Bug #22754
closed3.1.0 workbench workflow page extreme slowness
Description
Since ver 3.1.0, workflow pages tab in chrome exhibit hangs and get stuck:
- This is mainly CPU based, checked the memory consumption, but it was normal (in this case, for this ticket)
Doesn't seem related to cluster size or wokflog / log size - It tends to happen when the logs / outputs are empty, specially when seting up basic compute on the upgrade so that workflows failed and having no logs was triggered.
- closing the tab and opening other with the same url solves the issue momentarily, but it crops again after some minutes.
Attached image with elevated cpu consumption in chrome
Files
Updated by Ivan Diaz Alvarez 12 months ago
Forgot to add the page gets unresponsive in this condition
Updated by Brett Smith 12 months ago
I am also seeing this in Firefox 137. The most reliable way to see it seems to be to start a non-trivial workflow and then leave a browser tab open on the workflow process page. You can tab away but for me when I hear my laptop fan kick in that tells me the tab has wedged itself and needs to be stopped.
Updated by Brett Smith 11 months ago
Ivan confirmed in a meeting that this is seen on queued/running workflows, not completed-and-failed ones. In his particular case, the user was monitoring a workflow that was impossible to dispatch, so it was stuck in the queued state.
Updated by Peter Amstutz 11 months ago
In the "queued" state, it polls for container status. This may have some unreasonable resource leak.
In the "running" state, it collects runtime logs. This also may have some unreasonable resource leak, but the polling mechanism for logs is different from the polling mechanism for container status used in the "queued" state.
I suggest the following tests to reproduce/diagnose the problem:
- Leave the browser on a page in "Queued" state for several minutes with the javascript profiler active.
- Leave the browser on a page in "Running" state for several minutes with the javascript profiler active.
Updated by Peter Amstutz 11 months ago
- File process-panel-stuck.png process-panel-stuck.png added
I had this happen and I had the wherewithal to get a look at it in the Firefox debugger:

The stack trace on the right continues to scroll up for hundreds of method calls, but basically it seem that doing deep equality on MPVPanelContentProps is either extremely expensive or actually stuck in an infinite loop (it is hard to say which) -- it appears, among other things, that it is probably doing a line-by-line comparison of the contents of the log viewer.
Updated by Peter Amstutz 11 months ago
Here's the profiler:

Updated by Stephen Smith 11 months ago
- Status changed from New to In Progress
Changes pushed to 22754-process-panel-slowness - removed memoization from MPVPanelContent.
I realized that it wouldn't be feasible to keep partial memoization based on the other parameters since it would memoize entirely based on the MPV props, so I removed it.
Updated by Peter Amstutz 11 months ago
- File queued-state-jank.png queued-state-jank.png added
Stephen Smith wrote in #note-13:
Changes pushed to 22754-process-panel-slowness - removed memoization from MPVPanelContent.
I realized that it wouldn't be feasible to keep partial memoization based on the other parameters since it would memoize entirely based on the MPV props, so I removed it.
So, I ran a workflow and I didn't have any issues. However based on the previous evidence I think we should merge the change which removes the memoization and keep an eye on it to see if there are any other issues.
I did notice some stutter while in the "Queued" phase. I think this is un-related slowness that was there before.
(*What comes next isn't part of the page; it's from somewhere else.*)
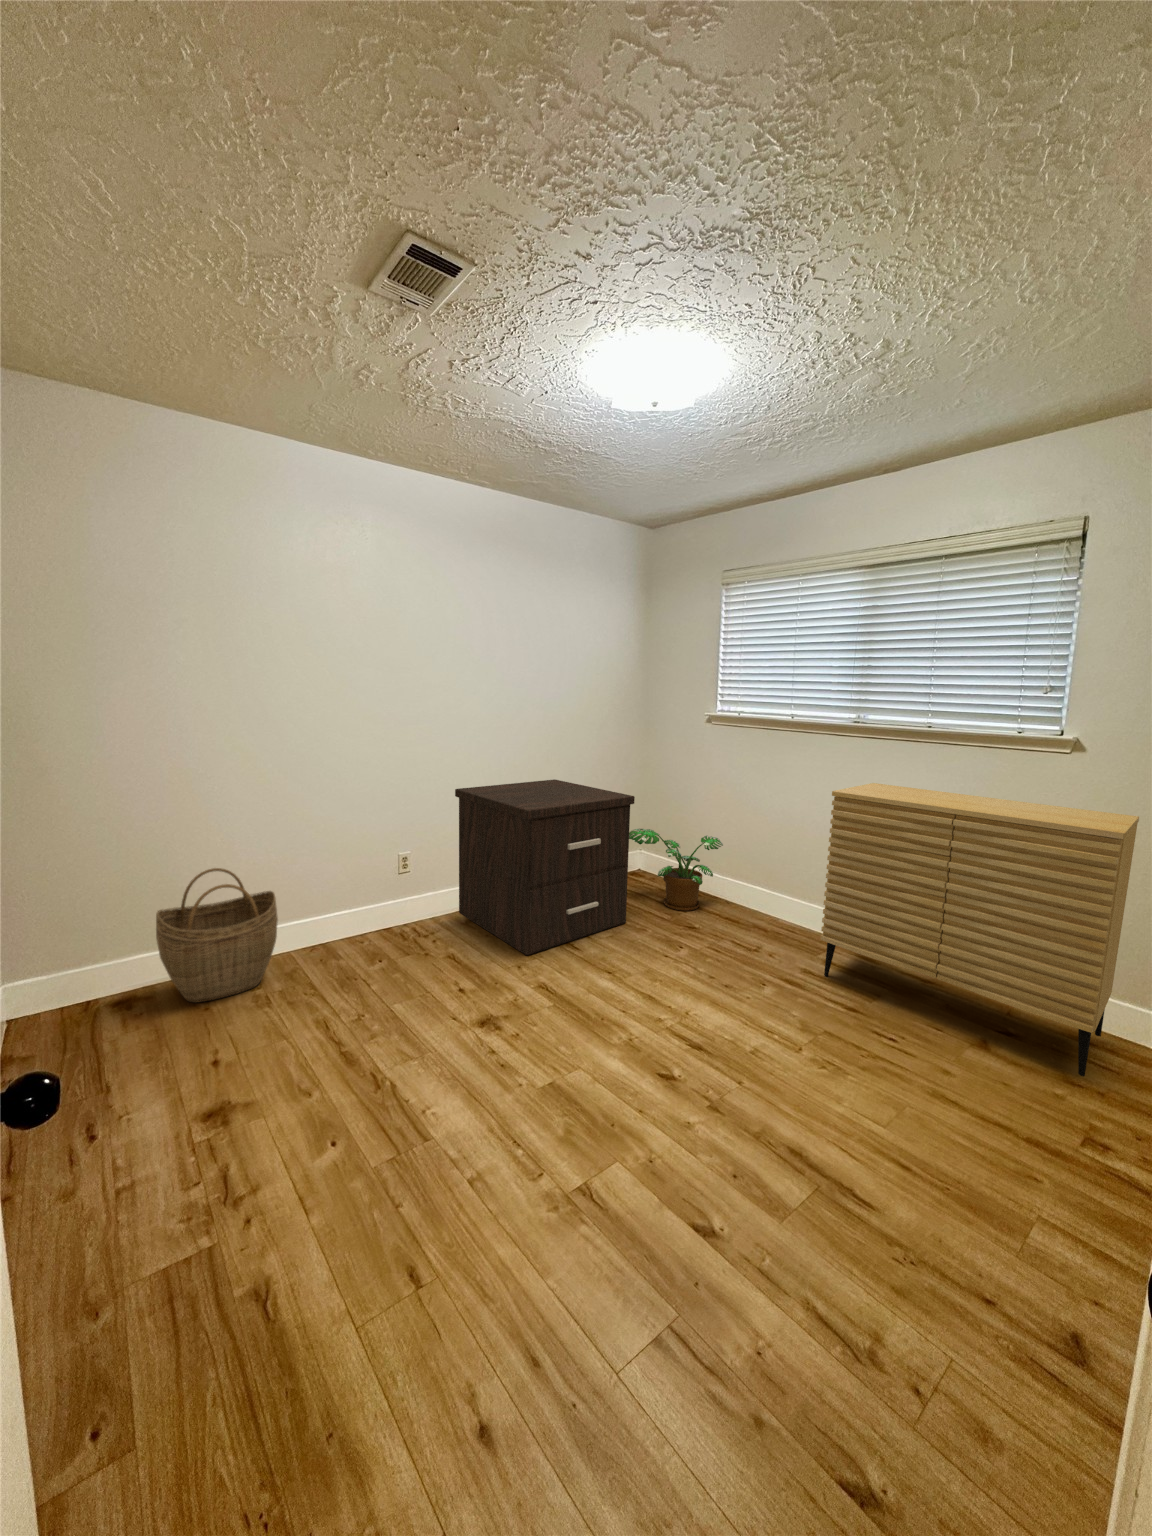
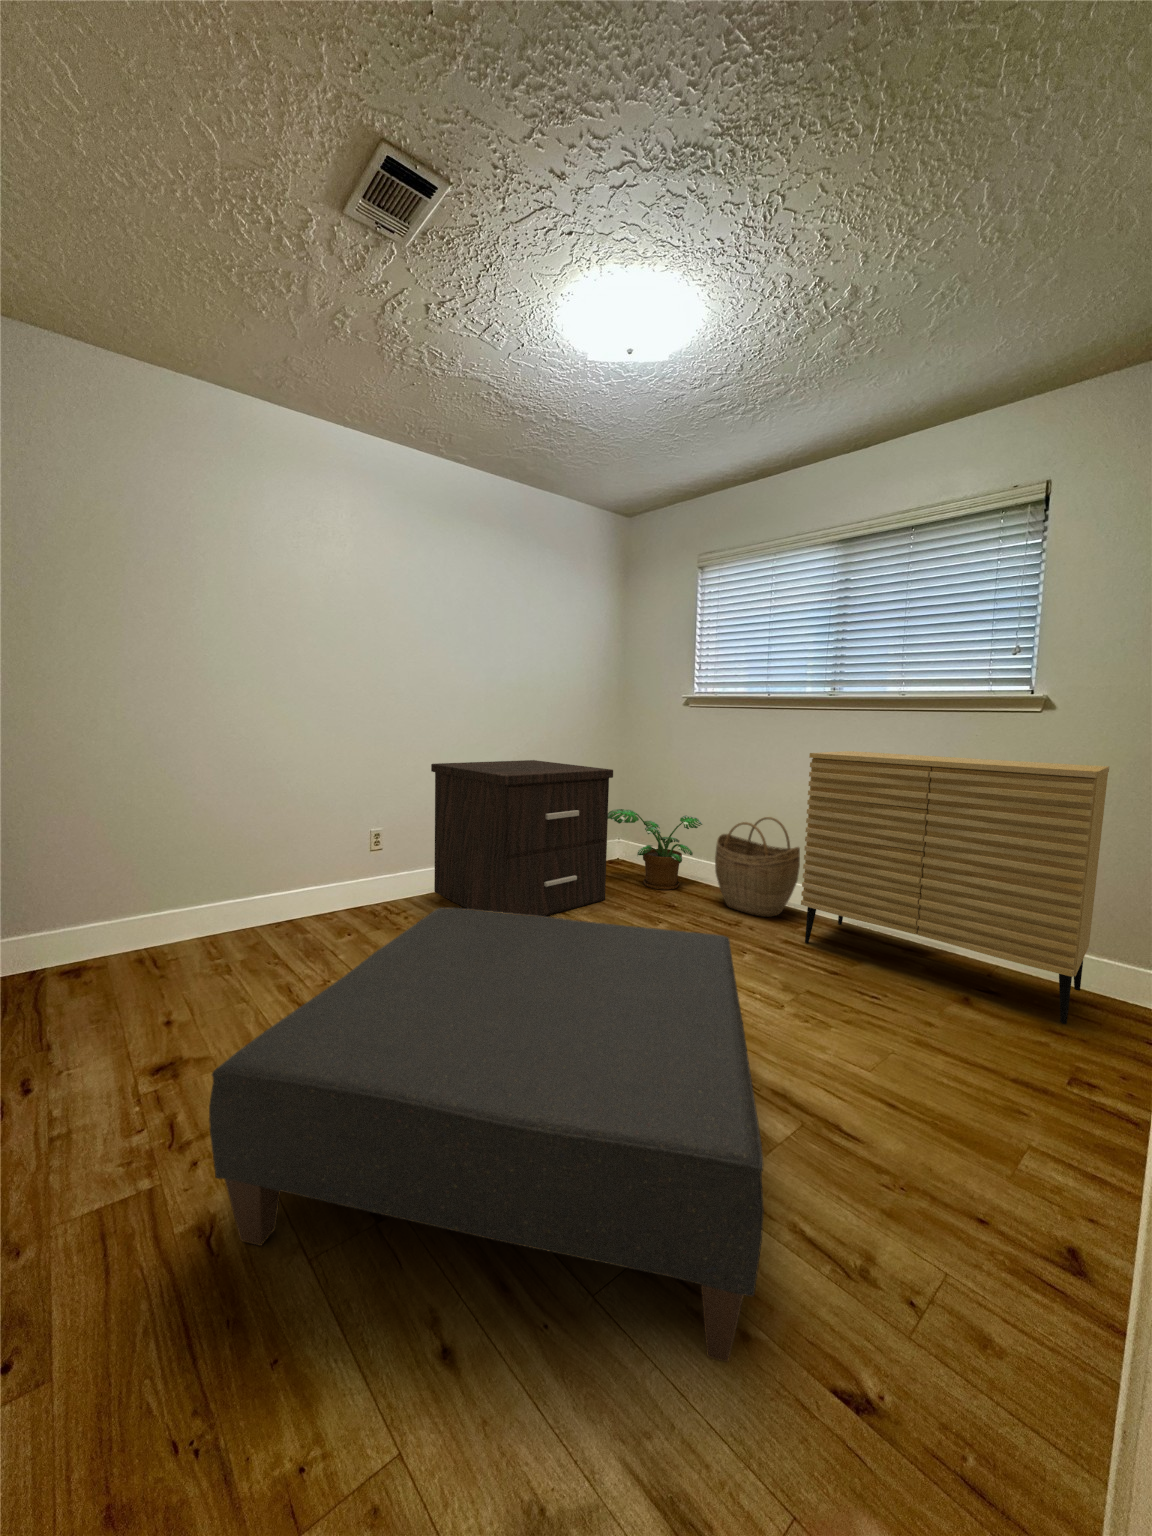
woven basket: present [156,868,278,1003] -> present [715,817,800,917]
ottoman: none [266,956,777,1447] -> present [209,908,764,1362]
It is hard to tell from the stack trace what is happening but my best guess is that it is doing a pretty expensive re-render (700ms, twice, so that's like 1.5s), that probably isn't really necessary (because everything looks fine before it happens) but I would have to match this with a redux event and I don't have time to do that right now. My test process is to just start a process run, start the profiler, and scroll up and down with the mouse wheel while it is in the "queued" phase and watch for significant delays in scrolling that make the app feel slow.
Updated by Stephen Smith 11 months ago
- Status changed from In Progress to Resolved
Tests developer-run-tests-services-workbench2: #1518
Applied in changeset arvados|d7a75a4b8790d02aa95977f3c9ea799e20948c70.